Она сама, по собственной инициативе их связывала и перевязывала, плела для всех один кокон, где каждому было бы тепло, хорошо и, главное, не надо было бы никого бояться. Она плела всё заново, потому что старый кокон был везде порван, защитить никого уже не мог, наоборот, они принимали его за сеть, за путы, всё им казалось, что он их стреножит, того хуже – душит, потому что он есть настоящая удавка. Она очень нежно плела, нежно и ласково, но если кто, даже сам Сталин, хотел большего, ускользала, но и это делала не обидно, так что в каждом оставалось, что это сейчас она не дается ему в руки, сейчас от него ускользает, потому что сначала должна сплести кокон, свить гнездо. Наверное, поэтому никто ее не ревновал и никто ей не завидовал, наоборот, все любили.

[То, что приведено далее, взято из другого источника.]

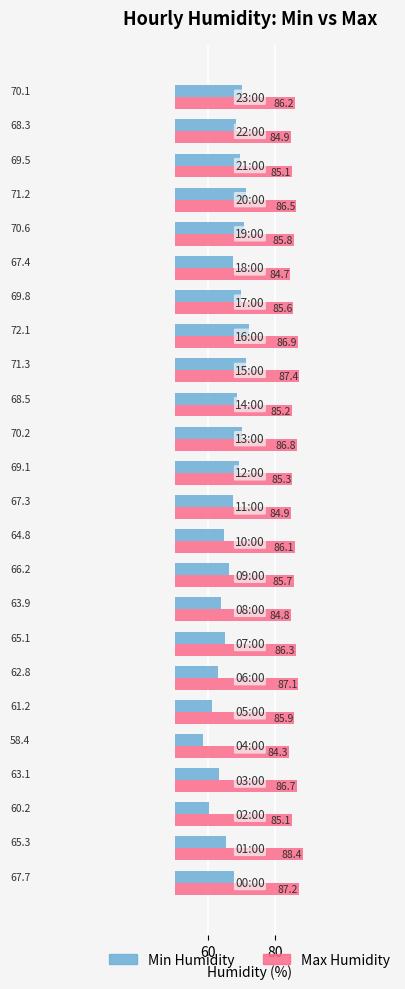

List the series in order of their peak value, highest first.

Max Humidity, Min Humidity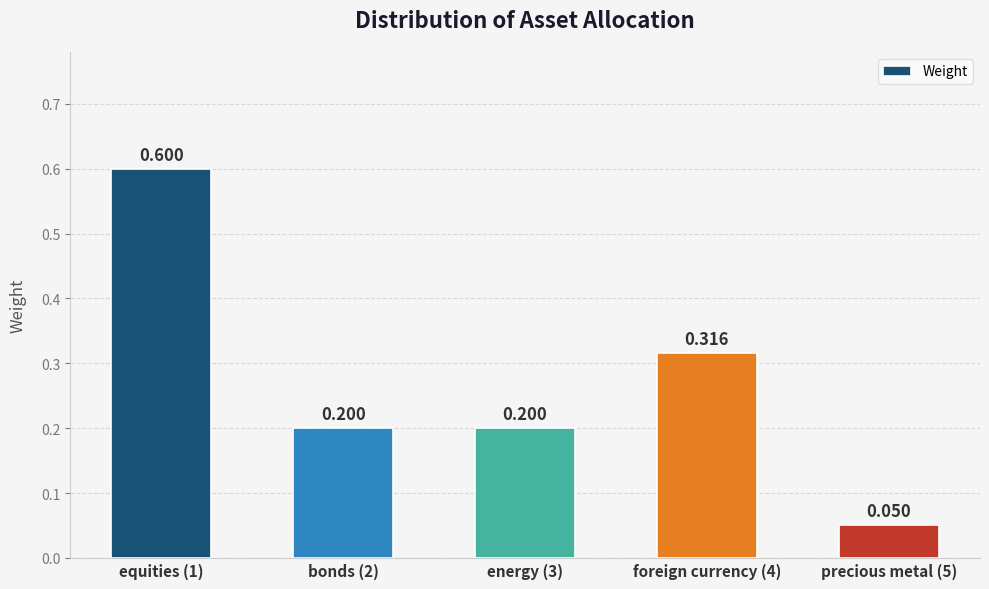

What is the sum of the values at precious metal (5) and equities (1)?

0.7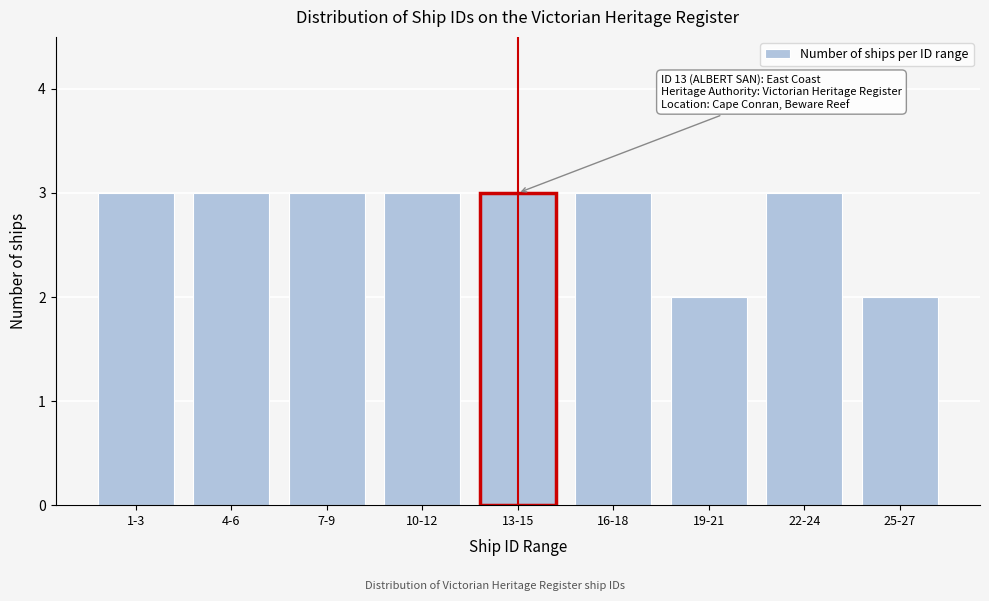

Reading left to right, what are all the values shown in this chart?

1-3=3	4-6=3	7-9=3	10-12=3	13-15=3	16-18=3	19-21=2	22-24=3	25-27=2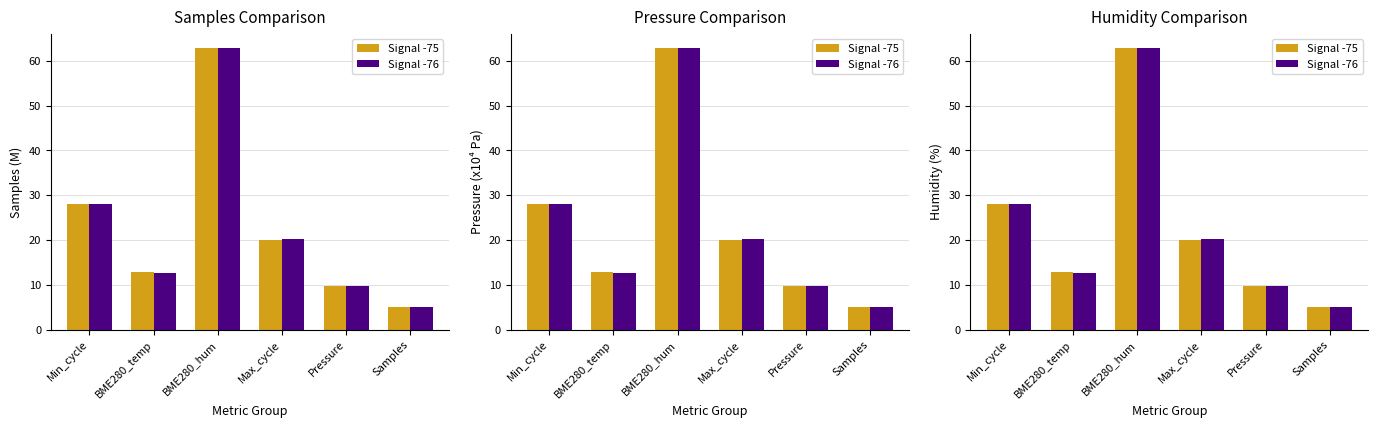

At which label does Signal -76 first exceed 20?

Min_cycle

Как ни странно, одной из ранних Вериных прозелиток стала именно Аллилуева. Через три дня после своей первой вечеринки в Кунцеве, когда она шла к Лене в приемную Сталина, в кремлевском коридоре Вера неожиданно столкнулась с Аллилуевой. Очевидно, в их кружке у той был свой информатор или кто-то хотел помешать Вериным отношениям со Сталиным, во всяком случае, Аллилуева остановила ее, взяла за руку, чтобы не убежала, и стала говорить, что всё про Веру знает: она, такая молодая, чистая, красивая, и вот участвует в мерзких кутежах, развратничает, а дальше, глотая слезы, что она, Аллилуева, больше не может, не может так жить и что когда-нибудь и в Вериной жизни будет то же самое, и тогда она ее, Аллилуеву, вспомнит, каждое ее слово вспомнит. Вере сделалось стыдно и жалко ее, она принялась утешать Аллилуеву, плакать вместе с ней, потому что, слава Богу, ни в чем не была виновна.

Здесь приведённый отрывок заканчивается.